Cate Blanchett: 'I’ve never been directed before by a threesome' Photo: Richard Mowe |
Although his compatriots Atom Egoyan and David Cronenberg have been regular fixtures in the Cannes Film Festival firmament until this year Maddin, 68, had never reached the giddy heights of the Croisette with any of his idiosyncratic works.
That omission has changed after a collaboration with his directorial co-conspirators, the brothers Evan and Galen Johnson (also Canadians) on Rumours, an excoriating and dark political satire about world leaders meeting for a G7 submit in the isolated surrounds of a dank schloss in the heavily wooded German countryside turns into a zombie apocalypse and quest for survival.
Cate Blanchett: 'It is very hard not to laugh at the absurdity of the situation' Photo: Richard Mowe |
Teaming up with the brothers Johnson on films including the experimental feature The Green Fog in 2018, which revisited Alfred Hitchcock’s Vertigo, seems to have spiced up his creativity. Cate Blanchett admitted that The Green Fog was one of her favourite films. Another notable title in the canon is ode to Soviet-era propaganda films The Heart Of The World, presented at the Toronto Film Festival in 2000.
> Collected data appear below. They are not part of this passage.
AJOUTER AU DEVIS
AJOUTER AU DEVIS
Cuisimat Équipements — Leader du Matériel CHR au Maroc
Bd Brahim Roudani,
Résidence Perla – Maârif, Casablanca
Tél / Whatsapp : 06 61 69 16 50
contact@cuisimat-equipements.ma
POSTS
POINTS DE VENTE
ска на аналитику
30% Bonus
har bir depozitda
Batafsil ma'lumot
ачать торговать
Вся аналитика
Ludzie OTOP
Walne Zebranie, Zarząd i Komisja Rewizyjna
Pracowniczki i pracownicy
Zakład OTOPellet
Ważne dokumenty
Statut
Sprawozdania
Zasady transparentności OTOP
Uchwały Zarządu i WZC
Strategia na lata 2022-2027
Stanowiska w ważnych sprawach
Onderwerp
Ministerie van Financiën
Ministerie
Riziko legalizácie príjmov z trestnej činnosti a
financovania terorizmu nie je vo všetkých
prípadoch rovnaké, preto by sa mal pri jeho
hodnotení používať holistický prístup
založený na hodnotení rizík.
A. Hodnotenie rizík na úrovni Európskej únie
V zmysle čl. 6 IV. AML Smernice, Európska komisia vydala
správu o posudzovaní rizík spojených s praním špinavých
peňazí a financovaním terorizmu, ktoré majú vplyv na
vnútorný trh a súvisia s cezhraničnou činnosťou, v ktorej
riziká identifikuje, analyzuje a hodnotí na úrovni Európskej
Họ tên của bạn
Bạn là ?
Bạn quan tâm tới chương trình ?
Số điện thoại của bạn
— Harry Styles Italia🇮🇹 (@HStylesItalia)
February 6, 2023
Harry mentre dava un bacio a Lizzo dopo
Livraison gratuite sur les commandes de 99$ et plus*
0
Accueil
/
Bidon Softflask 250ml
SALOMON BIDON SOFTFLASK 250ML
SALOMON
Maddin confirms that he wants to keep moving in new directions. His Cannes entry, which is screening Out of Competition, happened “spontaneously”. But he left it to Galen Johnson to explain: “We had been writing a few other scripts which didn’t quite make it. We had lots of stupid ideas for about 20 movies but the G7 idea kept asserting itself and crawling out of the wastepaper baskets and insisting on being made as a film.
Brothers Evan and Galen Johnson, Cate Blanchett and Guy Maddin Photo: Richard Mowe |
One mischievous thought applied to Charles Dance’s head of state. Maddin expanded: “The idea of having the American president speak with an inexplicable English accent was one of the first ideas we had in the writers’ room and it was one that never went away.
Rumours Photo: Courtesy of Cannes Film Festival |
Maddin started wooing Blanchett when he attended the Sydney Film Festival in 2008 with My Winnipeg, described as a “docu-fantasia” about his birthplace. The Aussie actor subsequently championed the film as head of the jury that year.
Blanchett confessed that she was “an enormous admirer of Guy’s work and the work the Johnson brothers. They make narratives out of things that should not have narratives. What I loved about the script was it that it felt like it was a departure for them. I have never directed by a threesome and it was fascinating! As a directing triumvirate they were all going in a different direction so we would all have the chance to depart collectively.”
And why the title Rumours? Blanchett had pressed her husband on the subject and he had suggested it must be the Fleetwood Mac album. Maddin and Galen Johnson both confirmed it was chosen as the title because “the album was famously creatively fraught and everyone was sleeping with each other, so it made sense to us. We thought people, producers and financiers, would be like, ‘Why Rumours?’ But no one ever questioned it, so we just made it the title.”
In the past Maddin frequently has had to promote his films by himself without the presence of stellar power and collaborators. Clearly he relished the opportunity Cannes afforded to line-up alongside Blanchett, Dance, the Johnsons and the rest of the team.